No candidate offers a more immediate way for supporters to take action than Republican Pat Buchanan, whose site exhorts an "Internet Brigade" to undertake "Online Activism" via hyper links that click right through to unscientific polls at other sites. "Let's get out there and stand strong for Pat," users are urged. On Tuesday, the call to arms was backed up with links to polls at Capitol Hill Blue and America Online.
"My goal is to activate the brigade, to get them fired up and get them going," says Linda Muller, Buchanan's Web site director. From headquarters in McLean, Va., Muller updates the Buchanan site "all day long, minute by minute," convinced that the Web's "instant access on a global basis for us to get our message out" will play a key role in her candidate's campaign.
Across the state in Charlottesville, University of Virginia Professor Larry J. Sabato isn't so sure. "I think it's almost a matter of keeping up with the Joneses. In the long haul, 2000 is not going to be determined by the quality of the Web site."
But Sabato believes that the Internet eventually will prove to be a powerful force in American politics. One day, he predicts, we'll actually use it to vote. In the meantime, some observers expect that Web campaigning in the 2000 race won't be entirely positive. However, George Washington's Cornfield points out, "The negative uses of the Web are not going to go out under the names of the official candidates." Campaigns will use "surrogate" sites to launch their hit pieces, he believes.
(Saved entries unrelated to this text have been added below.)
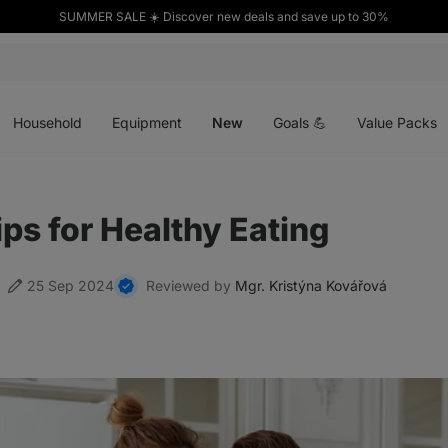
SUMMER SALE ☀️ Discover new deals and save up to 30%
Open
Open
Open
menu
menu
menu
Household
Equipment
New
Goals 💪
Value Packs
ips for Healthy Eating
25 Sep 2024
Reviewed by
Mgr. Kristýna Kovářová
And Reed says the Web provides a great opportunity for candidates to criticize one another in legitimate ways. In a 1998 Washington state House race, she produced a site that catalogued some 400 votes that her candidate's opponent allegedly failed to make during his tenure in the state legislature.
Independent of her candidate's page, the "missedvotes.com" site was referenced in television ads and "lended credibility to the accusation," Reed said. And it won an award from a political consultants trade group.